[MUD-Dev] Database vs. Disk

J C Lawrence claw at kanga.nu
Tue May 20 01:40:41 CEST 2003


On Sat, 17 May 2003 11:03:25 -0400 
tom  <tom at interspaces.com> wrote:

> Greets, I'm sure this has been addressed before, although I haven't
> found anything really direct so far. Aside from conjecture, does
> anyone have some practical experience using a database as opposed to
> disk for storing MUD objects, or projects and experience similar
> enough.

First you need to clarify what you mean by a database.  RDBMS?  Object?
Hierarchal?  Tuplespace?  What?

Assuming RDBMS (as that's the most common form of the question), yes,
there are several here that have been down that path with various levels
of pain and success.  In my case I accorded it a dismal and utter
failure due to the fact that my object space and the manipulations I
wanted to perform just didn't map worth a damn to a table-based
metaphor.

  Briefly: I had a runtime morphic soft-code system with dynamic
  inheritance and actively mutating and redefining objects.  Trying to
  wrap that decently in an RDMBS was not something I found acceptably
  possible.  How can I represent the methods and attributes of an
  object, if the basic structure and schema of an object is decided and
  edited dynamically at runtime?  If I'd been willing to not be runtime
  morphic, to not use dynamic inheritance, and to not have a rather
  curious inheritance model in the first place (based off my soft code
  system) then it would have been much easier.  In the end I found a
  simple dbm derivative based off tdbm with external index structures
  (see the list archives for details) and heavily cached abstracted
  lookup tables to be the most effective for my needs.
 
> We're considering moving to database because it'd provide us alot of
> extra versatility, but I'd like some informed opinions. Not so much
> whether a SQL database would be more efficient, but would it be
> drastically inefficient on a MUD with a large number of objects
> (500,000 to 2,000,000)?
 
What sorts of objects?  Behaviours?  Lookups?  Operations?  Is this
something relatively static ala Aber or Diku?  Something runtime dynamic
ala LP?  Something runtime morphic ala the Tiny* clan or MOO?

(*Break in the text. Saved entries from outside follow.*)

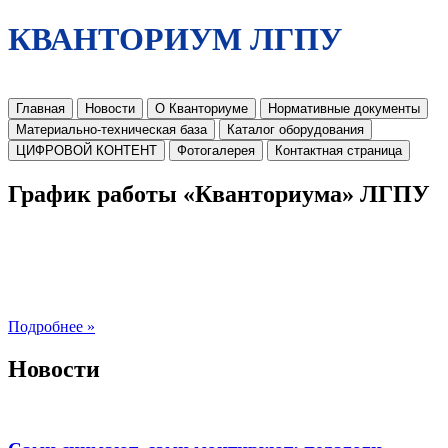
КВАНТОРИУМ ЛГПУ
Главная
Новости
О Кванториуме
Нормативные документы
Материально-техническая база
Каталог оборудования
ЦИФРОВОЙ КОНТЕНТ
Фотогалерея
Контактная страница
График работы «Кванториума» ЛГПУ
Подробнее »
Новости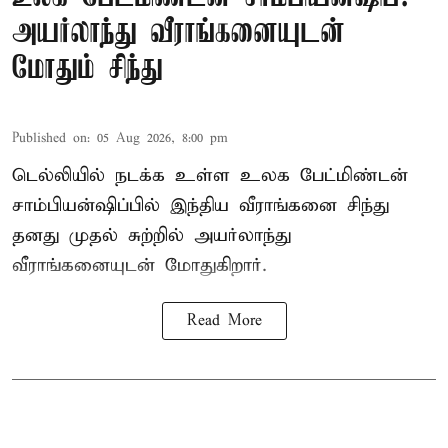
அயர்லாந்து வீராங்கனையுடன்
மோதும் சிந்து
Published on
:
05 Aug 2026, 8:00 pm
டெல்லியில் நடக்க உள்ள உலக பேட்மிண்டன்
சாம்பியன்ஷிப்பில் இந்திய வீராங்கனை சிந்து
தனது முதல் சுற்றில் அயர்லாந்து
வீராங்கனையுடன் மோதுகிறார்.
Read More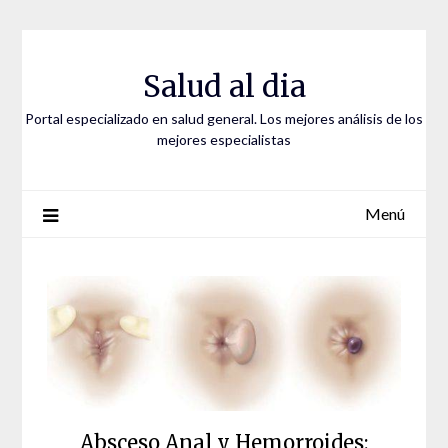
Saltar
al
contenido
Salud al dia
Portal especializado en salud general. Los mejores análisis de los
mejores especialistas
Menú
Absceso Anal y Hemorroides: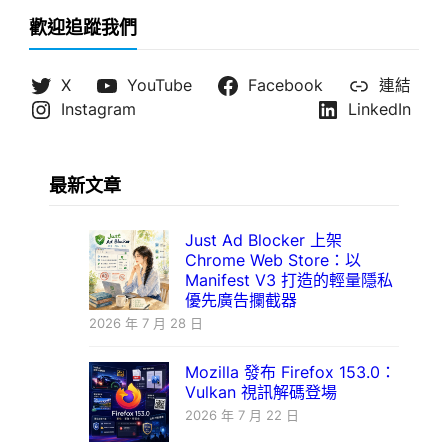
歡迎追蹤我們
X
YouTube
Facebook
連結
Instagram
LinkedIn
最新文章
Just Ad Blocker 上架
Chrome Web Store：以
Manifest V3 打造的輕量隱私
優先廣告攔截器
2026 年 7 月 28 日
Mozilla 發布 Firefox 153.0：
Vulkan 視訊解碼登場
2026 年 7 月 22 日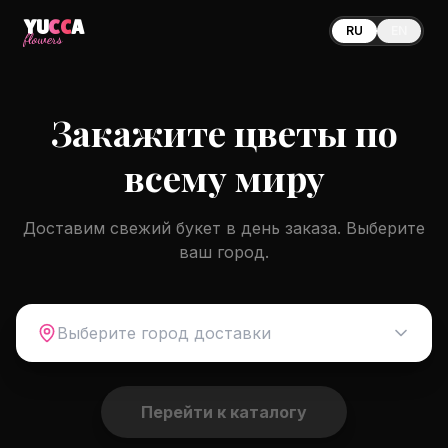
YU
CC
A
RU
EN
flowers
Закажите цветы по
всему миру
Доставим свежий букет в день заказа. Выберите
ваш город.
Выберите город доставки
Перейти к каталогу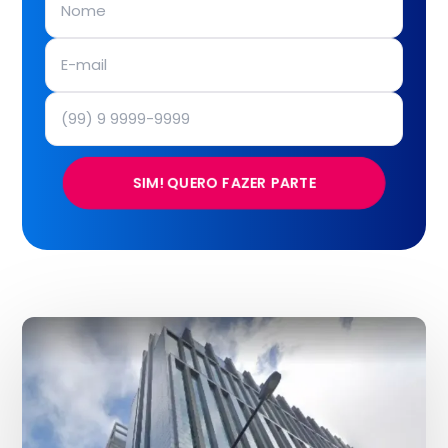
SIM! QUERO FAZER PARTE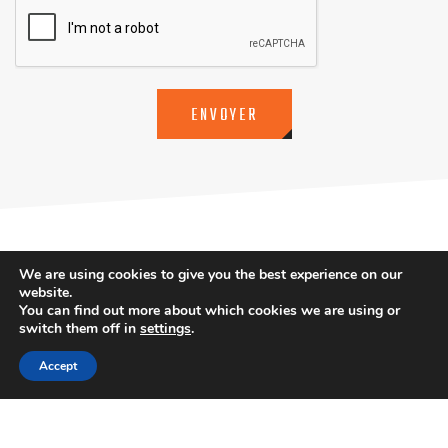
We are using cookies to give you the best experience on our
website.
You can find out more about which cookies we are using or
switch them off in
settings
.
Accept
©Äischdall-Trail. All Right Reserved 2026.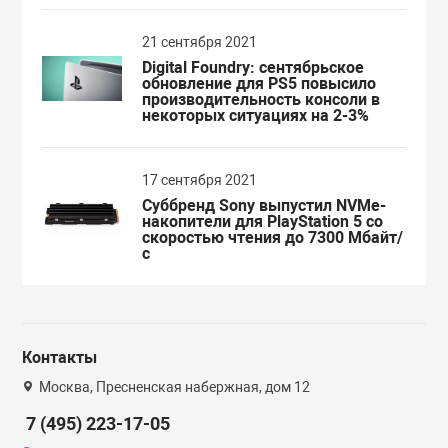
21 сентября 2021
Digital Foundry: сентябрьское
обновление для PS5 повысило
производительность консоли в
некоторых ситуациях на 2-3%
17 сентября 2021
Суббренд Sony выпустил NVMe-
накопители для PlayStation 5 со
скоростью чтения до 7300 Мбайт/
с
Контакты
Москва, Пресненская набержная, дом 12
7 (495) 223-17-05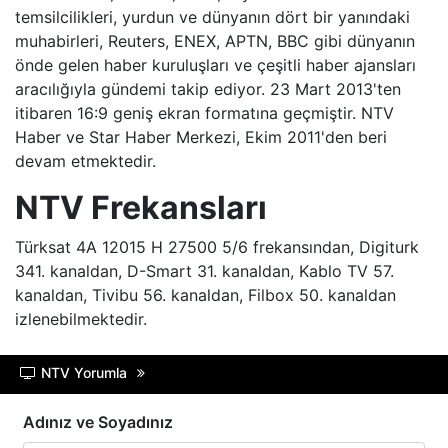
temsilcilikleri, yurdun ve dünyanın dört bir yanındaki
muhabirleri, Reuters, ENEX, APTN, BBC gibi dünyanın
önde gelen haber kuruluşları ve çeşitli haber ajansları
aracılığıyla gündemi takip ediyor. 23 Mart 2013'ten
itibaren 16:9 geniş ekran formatına geçmiştir. NTV
Haber ve Star Haber Merkezi, Ekim 2011'den beri
devam etmektedir.
NTV Frekansları
Türksat 4A 12015 H 27500 5/6 frekansından, Digiturk
341. kanaldan, D-Smart 31. kanaldan, Kablo TV 57.
kanaldan, Tivibu 56. kanaldan, Filbox 50. kanaldan
izlenebilmektedir.
NTV Yorumla
Adınız ve Soyadınız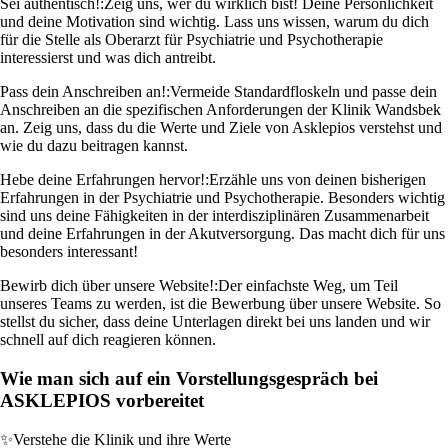
Sei authentisch!:
Zeig uns, wer du wirklich bist! Deine Persönlichkeit
und deine Motivation sind wichtig. Lass uns wissen, warum du dich
für die Stelle als Oberarzt für Psychiatrie und Psychotherapie
interessierst und was dich antreibt.
Pass dein Anschreiben an!:
Vermeide Standardfloskeln und passe dein
Anschreiben an die spezifischen Anforderungen der Klinik Wandsbek
an. Zeig uns, dass du die Werte und Ziele von Asklepios verstehst und
wie du dazu beitragen kannst.
Hebe deine Erfahrungen hervor!:
Erzähle uns von deinen bisherigen
Erfahrungen in der Psychiatrie und Psychotherapie. Besonders wichtig
sind uns deine Fähigkeiten in der interdisziplinären Zusammenarbeit
und deine Erfahrungen in der Akutversorgung. Das macht dich für uns
besonders interessant!
Bewirb dich über unsere Website!:
Der einfachste Weg, um Teil
unseres Teams zu werden, ist die Bewerbung über unsere Website. So
stellst du sicher, dass deine Unterlagen direkt bei uns landen und wir
schnell auf dich reagieren können.
Wie man sich auf ein Vorstellungsgespräch bei
ASKLEPIOS vorbereitet
✨
Verstehe die Klinik und ihre Werte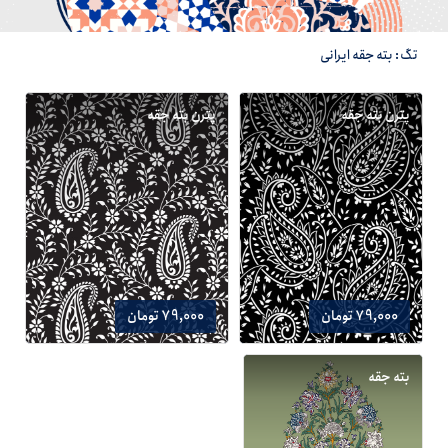
تگ: بته جقه ایرانی
پترن بته جقه
پترن بته جقه
79,000 تومان
79,000 تومان
بته جقه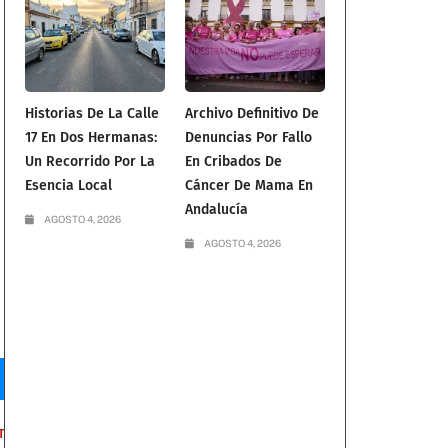
Historias De La Calle
Archivo Definitivo De
17 En Dos Hermanas:
Denuncias Por Fallo
Un Recorrido Por La
En Cribados De
Esencia Local
Cáncer De Mama En
Andalucía
AGOSTO 4, 2026
AGOSTO 4, 2026
T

> I know it depends on many factors, let's assume a mySQL database
> without alot of bells and whistles on the DB end (stored procedures,
> etc.).

Choice of exact database implementation is the last and least
interesting point.  You need to start out with what you want to do, what
you want to gain, what you can't afford to lose, and then a pretty
accurate concept of both your object definition space and its
behaviours.  "Database" is not a magic wand.

Remember: The filesystem is fundamentally a database, as are flat text
files.  The differences are in structuring and supported operations.
 
> I'm not trying to start a holy war, I just wanted some practical
> advice on whether this is even worth considering, and maybe some
> blantant issues we should be aware of by attempting it.
 
Databases are a tool.  

To a man with a hammer, everything looks like a nail.

That's not a smart way to work (or cook dinner).  Instead, start with
the problem, make sure you understand it fully, carefully phrase it in
terms of, "I need/want to have ..." and THEN pick the exact tools best
suited to that problem and your intended method of assault on it.  Don't
skip the bit about phrasing the problem, its quite critical to get it
expressed in terms of a concrete measurable, preferably tangible
products.

  I want to have reports showing the distribution of economic activity
  over the game world and player base, viewed by correlations like...

  I want to have changed fundamental inheritance structures at
  runtime without creating logical inconsistencies in the running
  game, or a perceived lag in play longer than N milliseconds.

  I want to have lookups to objects by unique ID in less than 5ms, with
  lookups of object sets by inheritance from a unique ID in less than
  50ms.

  I want to...

Start with the GOAL, then figure out what you have to DO to get
there, then WHO and what you have to BE to do that 'how' to get that
goal.

  That mountain, that path, this human.

Changing the order is a recipe for something you don't want.

  ObNote: Bruce Mitchener pointed me a while back at some excellent
  discussions on another list about various schemas and models for
  object definitions for games (gdalgorithms?).  There was good stuff in
  there that you might like to look at to help understand how game
  objects can be constructed, manipulated, etc in useful and sometimes
  surprising fashions.

--
J C Lawrence                
---------(*)                Satan, oscillate my metallic sonatas. 
claw at kanga.nu               He lived as a devil, eh?